-- Data in this exercise --
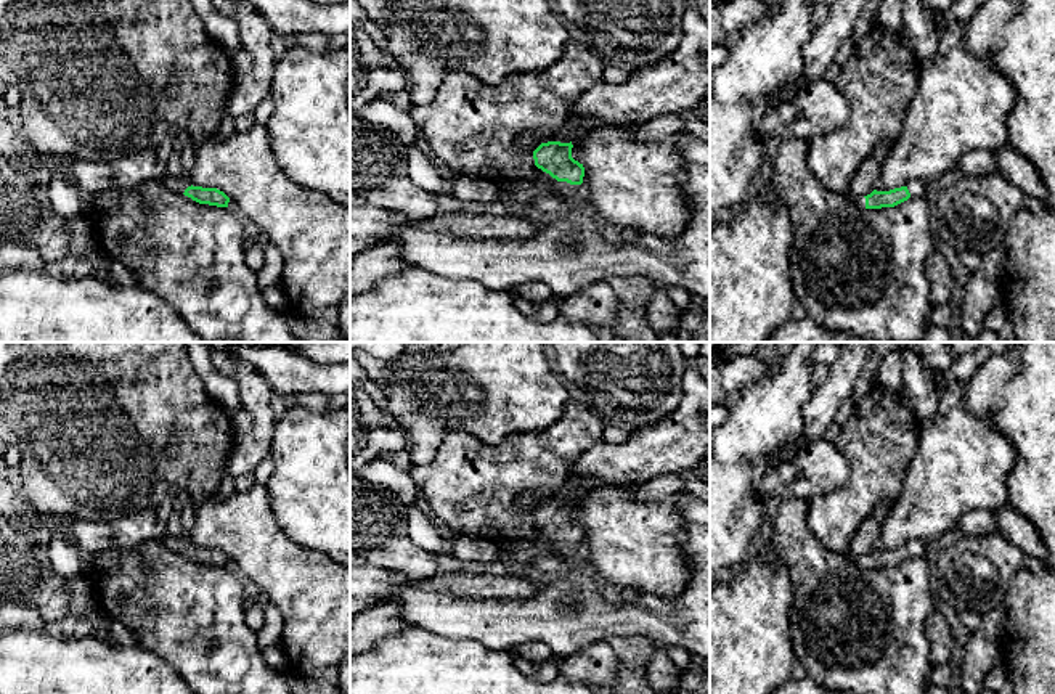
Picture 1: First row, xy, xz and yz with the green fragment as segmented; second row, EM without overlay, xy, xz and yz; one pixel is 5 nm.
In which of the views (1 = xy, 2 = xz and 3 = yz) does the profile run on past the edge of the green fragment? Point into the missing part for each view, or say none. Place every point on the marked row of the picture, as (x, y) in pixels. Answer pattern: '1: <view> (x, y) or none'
1: xy (179, 185)
2: xz (517, 193)
3: yz (916, 187)

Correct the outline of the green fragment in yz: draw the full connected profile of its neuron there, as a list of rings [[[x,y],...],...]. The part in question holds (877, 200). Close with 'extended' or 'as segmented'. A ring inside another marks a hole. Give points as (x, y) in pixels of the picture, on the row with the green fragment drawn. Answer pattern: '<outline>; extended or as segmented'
[[[912,180],[906,186],[894,188],[890,191],[877,191],[874,190],[867,196],[851,196],[851,202],[857,209],[882,209],[882,207],[894,207],[910,196],[923,196],[927,185],[920,180]]]; extended

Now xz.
[[[596,119],[572,120],[576,135],[570,143],[548,141],[533,151],[535,165],[541,170],[536,180],[511,180],[499,183],[499,202],[509,207],[532,207],[540,194],[572,196],[583,183],[585,167],[572,157],[572,148],[581,143],[601,124]]]; extended

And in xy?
[[[165,174],[161,182],[172,191],[181,193],[199,204],[228,207],[230,198],[217,188],[193,186],[188,177],[175,178]]]; extended

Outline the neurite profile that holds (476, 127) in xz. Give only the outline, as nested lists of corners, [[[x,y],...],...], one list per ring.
[[[567,45],[559,61],[544,69],[511,74],[501,82],[483,82],[466,69],[446,69],[430,101],[411,104],[408,112],[421,130],[435,162],[451,167],[459,175],[482,177],[504,183],[536,180],[532,148],[522,148],[527,133],[551,137],[568,122],[576,100],[604,76],[605,64],[588,47]]]

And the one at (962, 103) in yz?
[[[939,16],[933,22],[939,48],[931,59],[919,64],[917,90],[906,108],[901,135],[880,164],[874,185],[877,191],[907,186],[912,180],[936,183],[957,169],[967,153],[996,153],[1008,145],[1007,119],[1016,101],[1013,84],[988,58],[965,48],[965,24]]]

-- Your goal --
Without the pictures, reproduce every entry exactly as written.

-- Answer section --
Picture 1: First row, xy, xz and yz with the green fragment as segmented; second row, EM without overlay, xy, xz and yz; one pixel is 5 nm.
In which of the views (1 = xy, 2 = xz and 3 = yz) does the profile run on past the edge of the green fragment? Point into the missing part for each view, or say none. Place every point on the marked row of the picture, as (x, y) in pixels. Answer pattern: '1: <view> (x, y) or none'
1: xy (179, 185)
2: xz (517, 193)
3: yz (916, 187)

Correct the outline of the green fragment in yz: draw the full connected profile of its neuron there, as a list of rings [[[x,y],...],...]. The part in question holds (877, 200). Close with 'extended' or 'as segmented'. A ring inside another marks a hole. Give points as (x, y) in pixels of the picture, on the row with the green fragment drawn. Answer pattern: '<outline>; extended or as segmented'
[[[912,180],[906,186],[894,188],[890,191],[877,191],[874,190],[867,196],[851,196],[851,202],[857,209],[882,209],[882,207],[894,207],[910,196],[923,196],[927,185],[920,180]]]; extended

Now xz.
[[[596,119],[572,120],[576,135],[570,143],[548,141],[533,151],[535,165],[541,170],[536,180],[511,180],[499,183],[499,202],[509,207],[532,207],[540,194],[572,196],[583,183],[585,167],[572,157],[572,148],[581,143],[601,124]]]; extended

And in xy?
[[[165,174],[161,182],[172,191],[181,193],[199,204],[228,207],[230,198],[217,188],[193,186],[188,177],[175,178]]]; extended

Outline the neurite profile that holds (476, 127) in xz. Give only the outline, as nested lists of corners, [[[x,y],...],...], one list per ring.
[[[567,45],[559,61],[544,69],[511,74],[501,82],[483,82],[466,69],[446,69],[430,101],[411,104],[408,112],[421,130],[435,162],[451,167],[459,175],[482,177],[504,183],[536,180],[532,148],[522,148],[527,133],[551,137],[568,122],[576,100],[604,76],[605,64],[588,47]]]

And the one at (962, 103) in yz?
[[[939,16],[933,22],[939,48],[931,59],[919,64],[917,90],[906,108],[901,135],[880,164],[874,185],[877,191],[907,186],[912,180],[936,183],[957,169],[967,153],[996,153],[1008,145],[1007,119],[1016,101],[1013,84],[988,58],[965,48],[965,24]]]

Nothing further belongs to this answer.